Supabase data space
Supabase stores private Workspace and tenant module data: bookings, rental requests, Pages media, audience contacts, logs, user access and module settings. Treat it as the operational database for private portal state.
Server-side boundary
The service role key must never reach the browser. Public pages use only safe content selected by the server. Tenant DNS rendering must resolve the tenant first and then expose only public fields for that tenant.
Use the browser client only for flows that are safe with anon/authenticated keys. Use server routes for privileged operations.
Typical data groups
| Data group | Examples | Public exposure |
|---|---|---|
| Workspace access | users, roles, invites | Never public |
| Tenant settings | DNS route, enabled modules, theme, public flags | Only safe public fields |
| Pages | published pages, media, redirects | Published content only |
| Booking | services, requests, status, customer actions | Public form and limited status |
| Rent | items, requests, approvals | Public listing and limited status |
| Audience | contacts, tags, unsubscribed state | Never expose contact list |
| Logs | module actions, errors, credit events | Workspace/staff only |
Required checks
Before a tenant portal goes live:
- Confirm the tenant workspace record exists.
- Confirm the DNS host maps to the correct tenant.
- Confirm RLS/server boundaries prevent cross-tenant reads.
- Confirm public routes do not return private tables.
- Confirm logs are written for integration failures.
- Confirm customer action links are scoped and cannot update another tenant.
Module storage
Booking, Rent, Pages, Audience, Store and Calendar need structured storage. If a module is not configured, the UI should explain what the owner needs to do instead of showing a partial failure.

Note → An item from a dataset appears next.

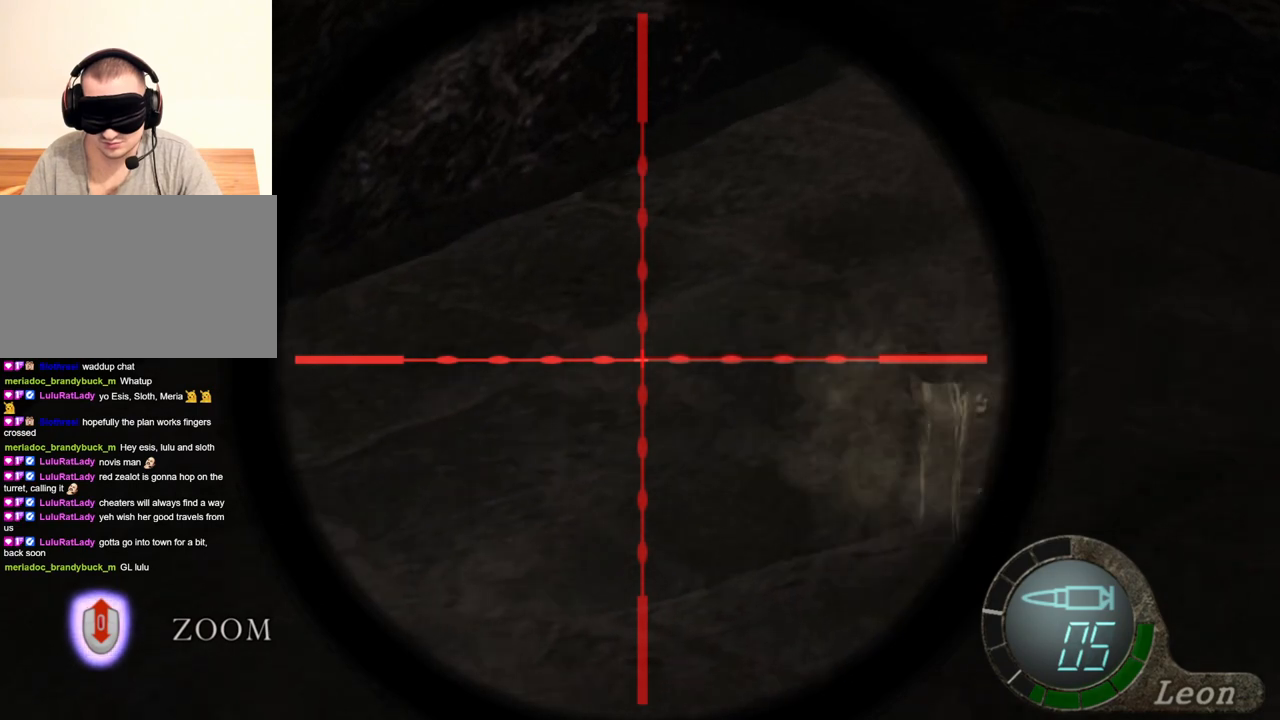
{"keys": [], "mouse": ["right"], "events": []}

Recommended module setup state:
status: "not_configured" | "ready" | "error"
missing: ["supabase", "resend", "stripe"]
message: "Connect Resend before sending booking confirmations."
Logs
Workspace logs help track module actions, customer actions and integration errors. Logs do not replace a formal audit policy, but they provide operational visibility.
Log useful events:
- DNS route resolution failure.
- Email send failure.
- Stripe webhook mismatch.
- Credit reserve/capture/refund.
- Customer cancellation action.
- Module setup changed.
Do not log service role keys, API keys, full card data or sensitive payloads.
tenant-exec-sql.txt
The tenant-exec-sql.txt helper creates a controlled SQL execution function for service-role-only maintenance operations. It must not be available to public, anon or authenticated browser users.

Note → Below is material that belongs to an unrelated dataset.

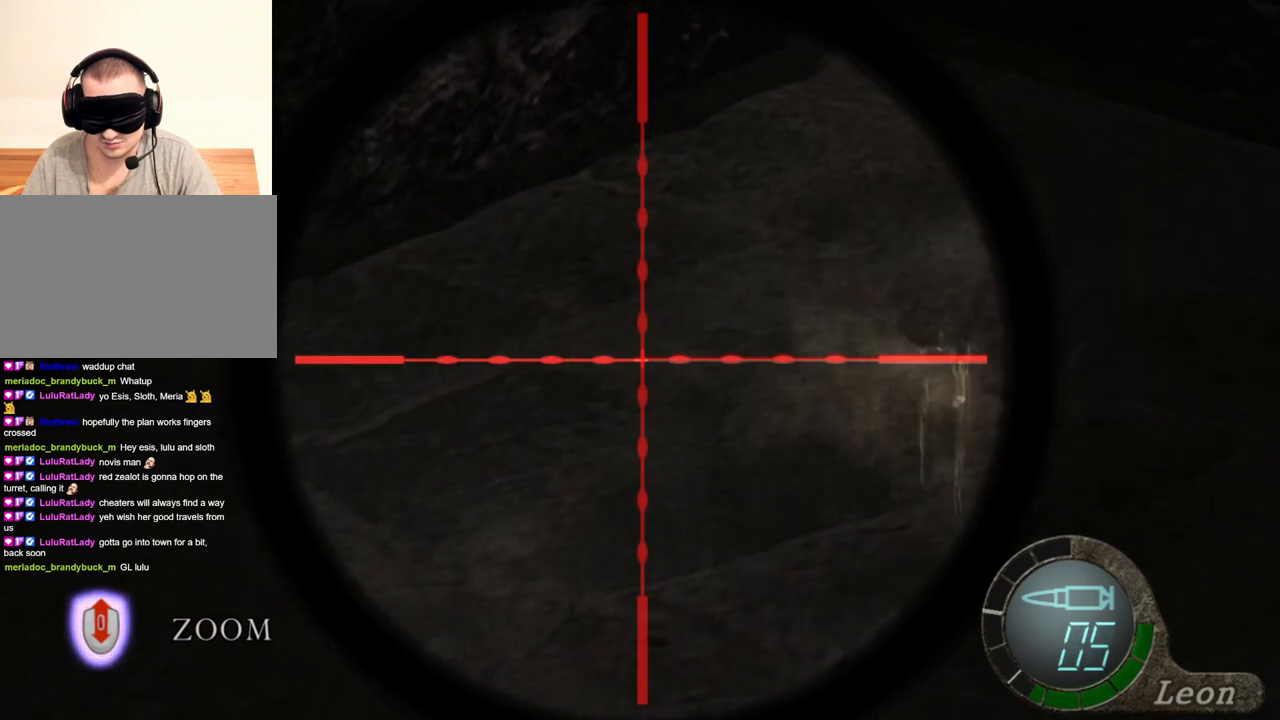
{"keys": [], "mouse": ["right"], "events": []}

create or replace function public.exec_sql(query text)
returns void
language plpgsql
security definer
as $$
begin
execute query;
end;
$$;
<br>
revoke all on function public.exec_sql(text) from public;
revoke all on function public.exec_sql(text) from anon;
revoke all on function public.exec_sql(text) from authenticated;
<br>
grant execute on function public.exec_sql(text) to service_role;
Use it only from trusted server-side maintenance code. Prefer explicit migrations for normal schema changes. If this helper exists, document who may call it and why.
FAQ
Can public pages query Supabase directly?
Only for explicitly public data with safe keys and strict policies. Most tenant rendering should go through server code so the host can be resolved and data can be filtered.
What happens when Supabase is not configured?
Modules that require private state should show a setup message in Workspace. Tenant public pages should hide or disable the affected module.
Where are media files stored?
Pages media can live in Supabase storage or another approved storage layer, but public rendering should use safe public URLs or signed server-generated access where needed.